Nonlinear Wave Kinematics near the Ocean Surface

Abstract

stimation of second-order, near-surface wave kinematics is important for interpretation of ocean surface remote sensing and surface-following instruments, determining loading on offshore structures, and understanding of upper ocean transport processes. Unfortunately, conventional wave theories based on Stokes-type expansions do not consider fluid motions at levels above the unperturbed fluid level. The usual practice of extrapolating the fluid kinematics from the unperturbed free surface to higher points in the fluid is generally reasonable for narrow-band waves, but for broad-band ocean waves this results in dramatic (and non-physical) overestimation of surface velocities. Consequently, practical approximations for random waves are at best empirical and often only loosely constrained by physical principles.
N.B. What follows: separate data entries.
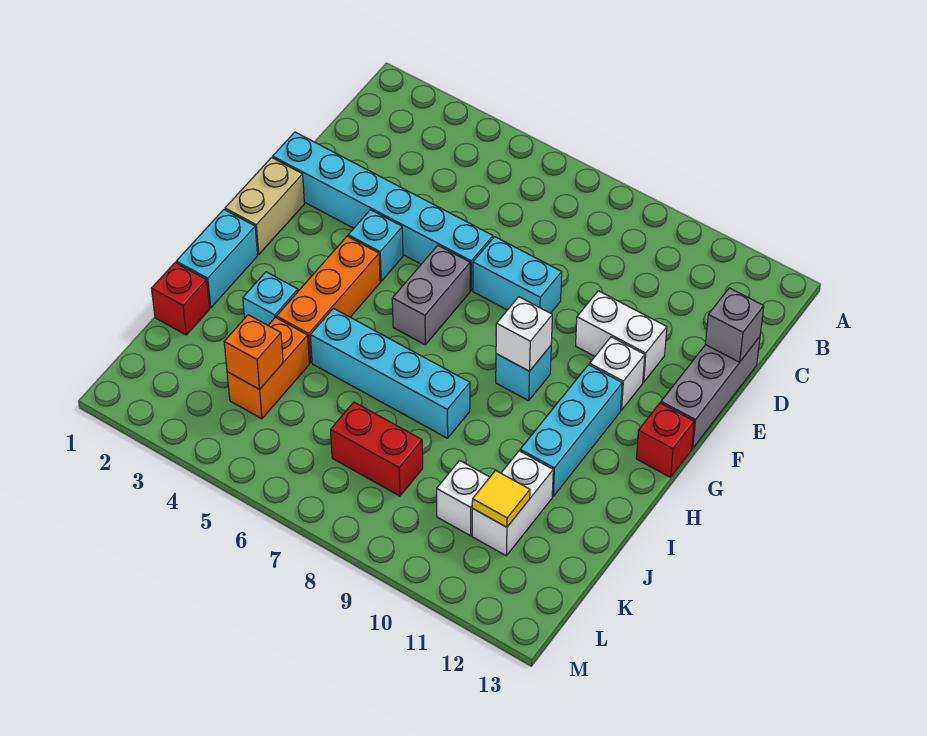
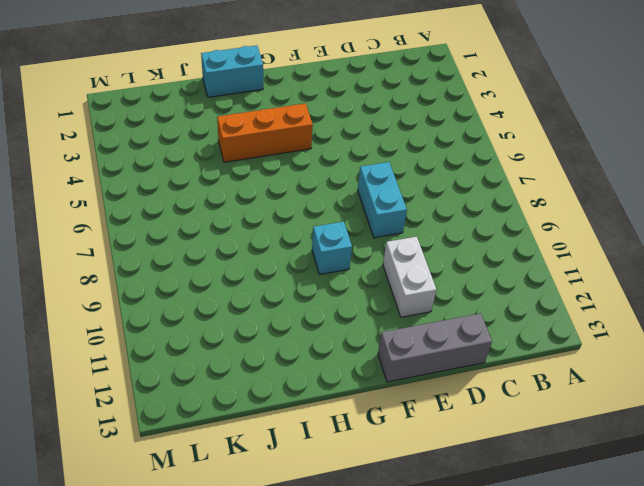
none -> cyan brick E1:E6 level 1
none -> tan brick F1:G1 level 1
none -> cyan brick F4 level 1

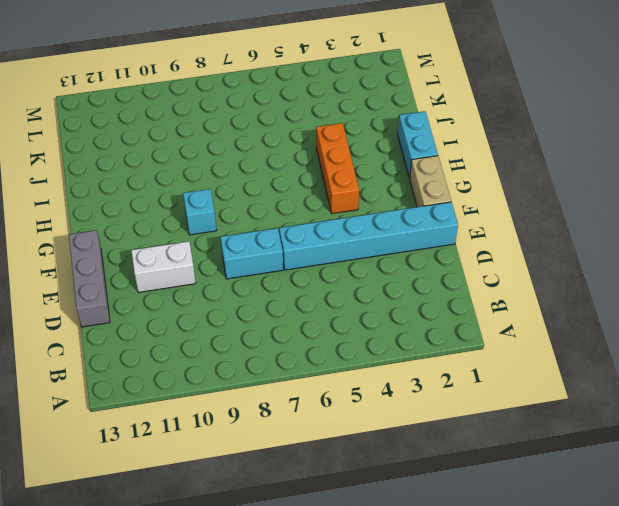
none -> cyan brick F4 level 1
none -> grey brick F6:G6 level 1
none -> white brick F11 level 1

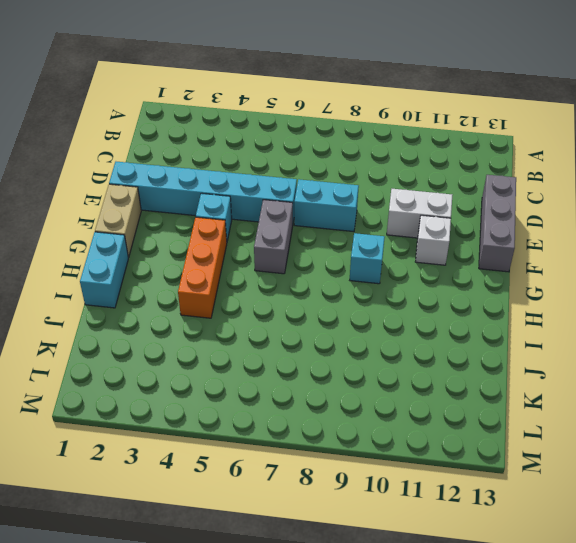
none -> cyan brick G11:I11 level 1
none -> red brick G13 level 1
none -> cyan brick I3 level 1

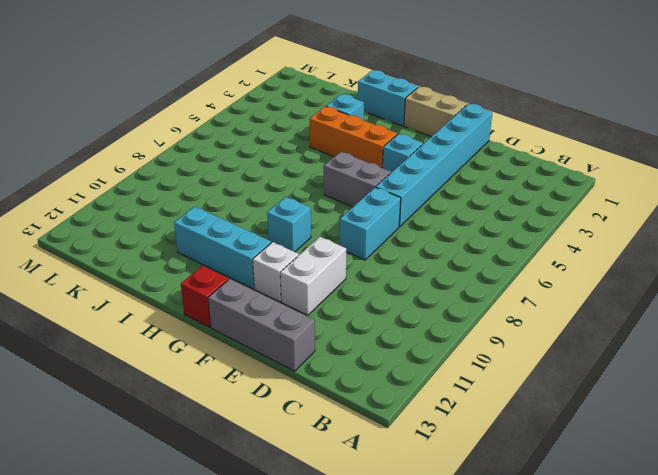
none -> cyan brick I5:I8 level 1
none -> red brick J1 level 1
none -> orange brick J4:K4 level 1

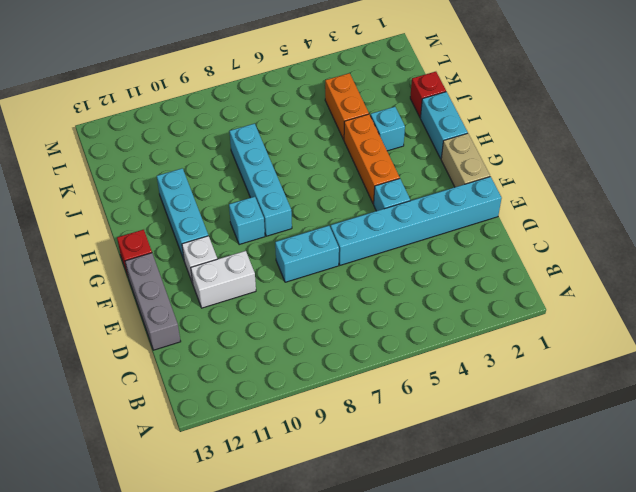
cyan brick G8:J8 level 1 -> cyan brick I5:I8 level 1
none -> grey brick F6:G6 level 1
none -> white brick J11:K11 level 1
none -> red brick K7:K8 level 1

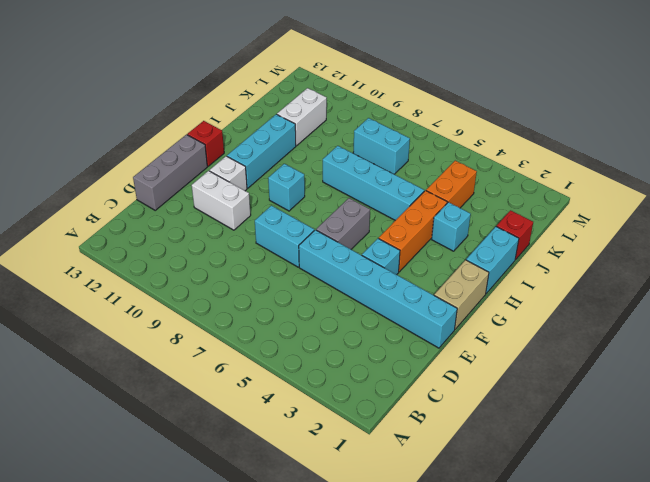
cyan brick K7:K8 level 1 -> red brick K7:K8 level 1
none -> white brick K10 level 1
none -> grey brick D13 level 2
none -> white brick G9 level 2

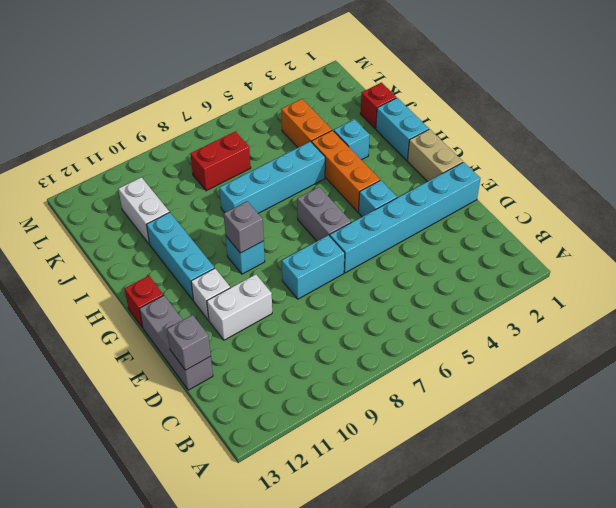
grey brick G9 level 2 -> white brick G9 level 2
none -> white brick K10 level 1
none -> orange brick K4 level 2
none -> yellow tile K11 level 2

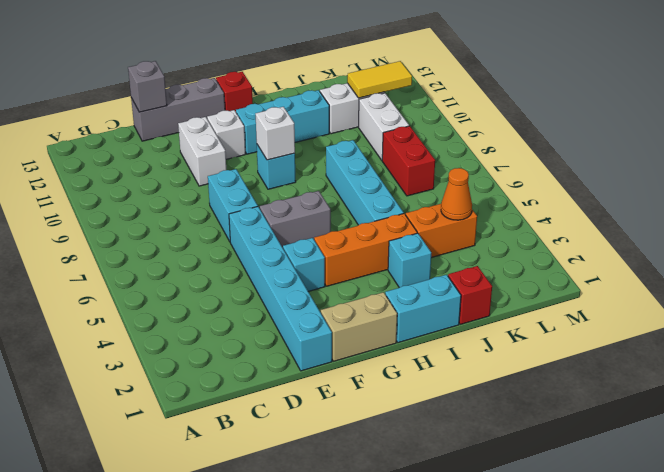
orange cone K4 level 2 -> orange brick K4 level 2
white brick K9:K10 level 1 -> white brick K10 level 1
yellow tile K11:L11 level 2 -> yellow tile K11 level 2

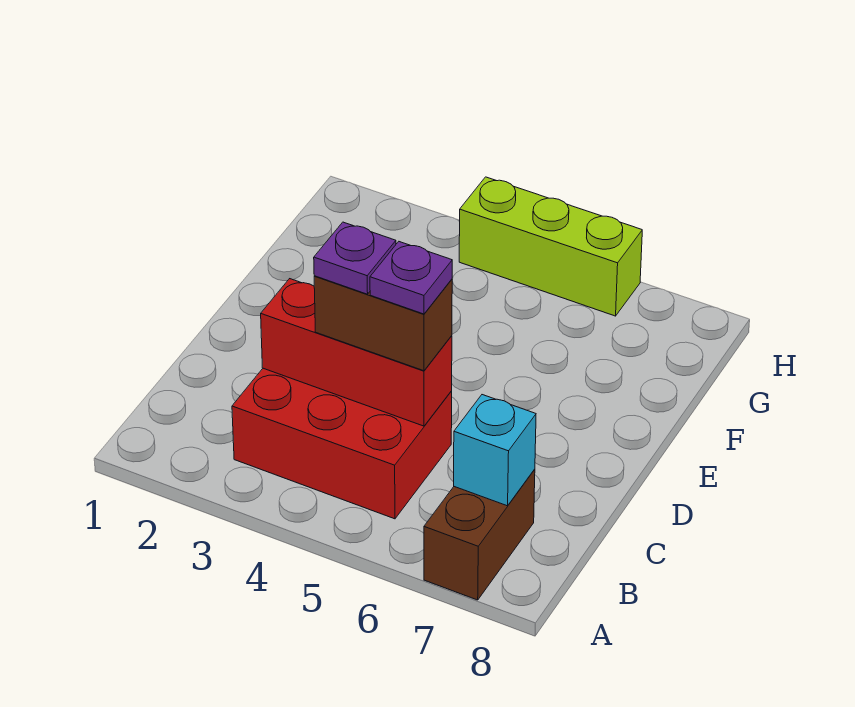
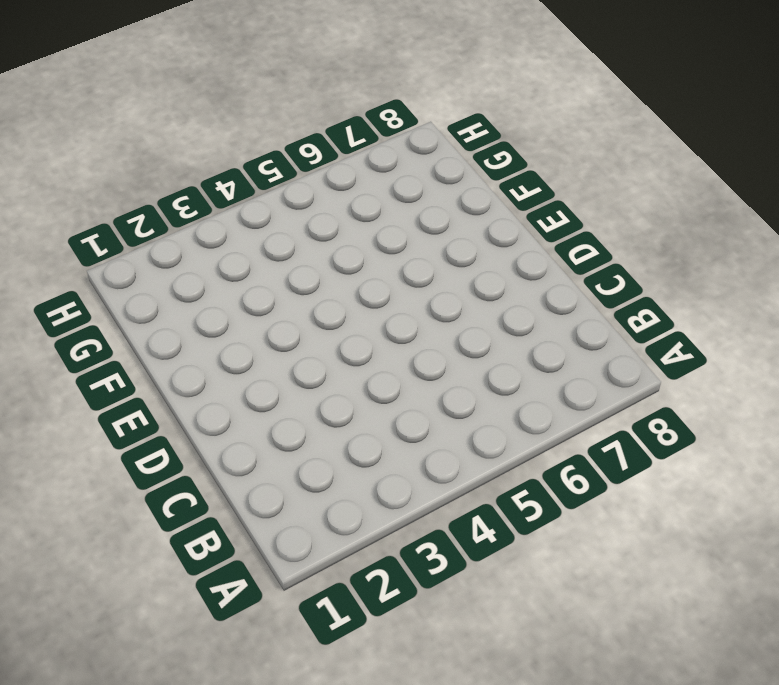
none -> brown brick A7:B7 level 1
none -> red brick B3:C5 level 1

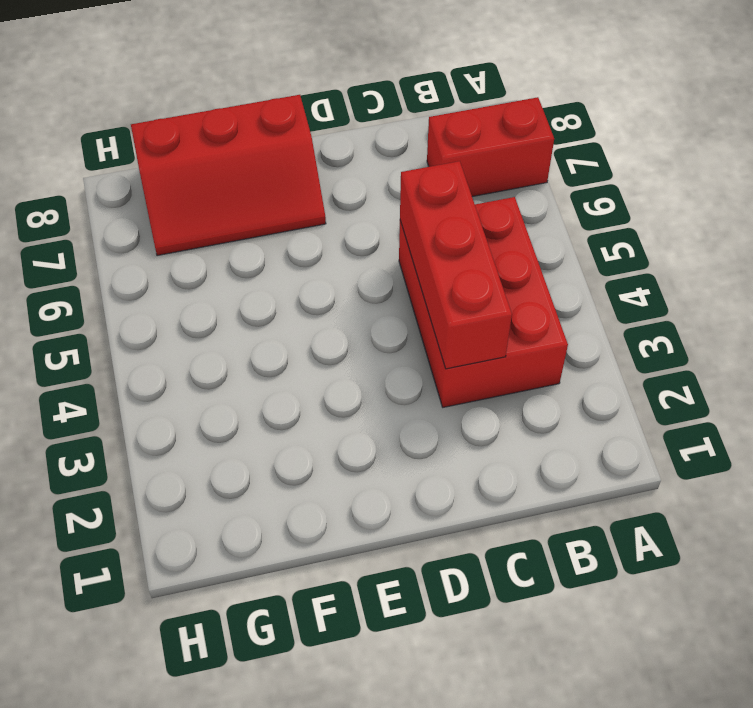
red brick A7:B7 level 1 -> brown brick A7:B7 level 1
red slope E7:G8 level 1 top 8 -> none
none -> lime brick H4:H6 level 1
none -> cyan brick B7 level 2

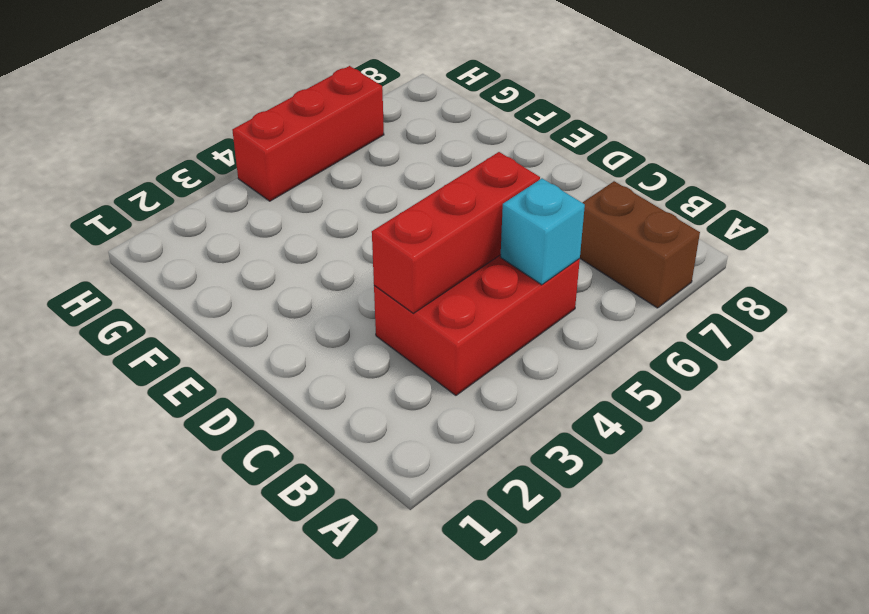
cyan brick B5 level 2 -> cyan brick B7 level 2
red brick H4:H6 level 1 -> lime brick H4:H6 level 1
none -> brown brick C4:C5 level 3
none -> purple plate C4 level 4

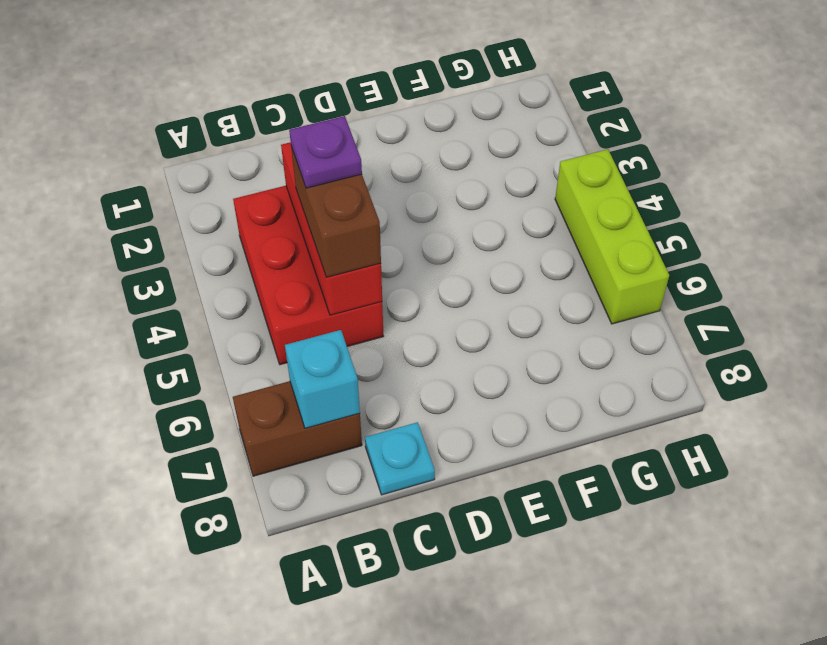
cyan plate C8 level 1 -> none
none -> purple plate C5 level 4

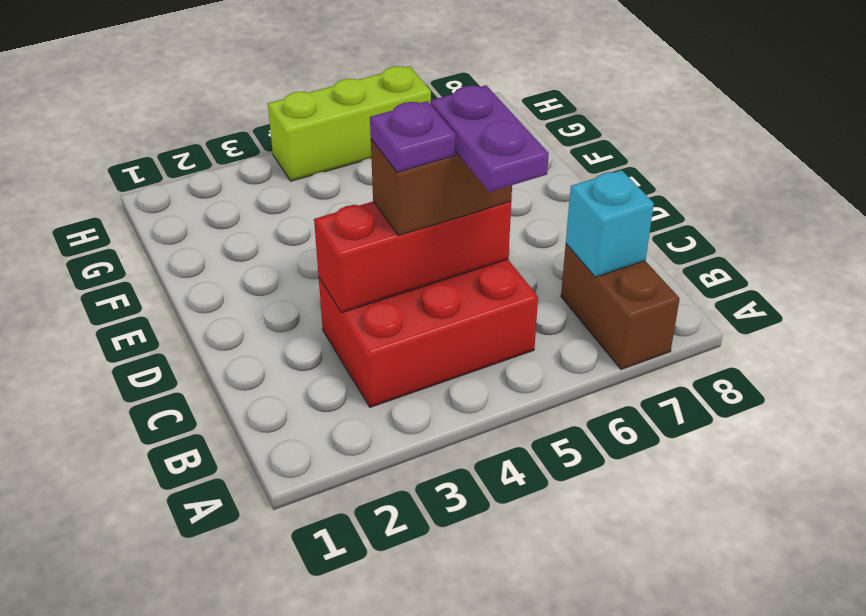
purple plate B5:C5 level 4 -> purple plate C5 level 4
In the present work we formulate the governing equations for water waves in an incompressible and inviscid fluid, using a boundary-fitted coordinate system (i.e. ?sigma? or s-coordinates) to derive expressions for near-surface kinematics in nonlinear random waves from first principles. Comparison to a numerical model valid for highly nonlinear waves shows that the new results are 1) consistent with second-order stokes theory, 2) similar to extrapolation methods in narrow-band waves, and 3) greatly improve estimates of surface kinematics in random seas.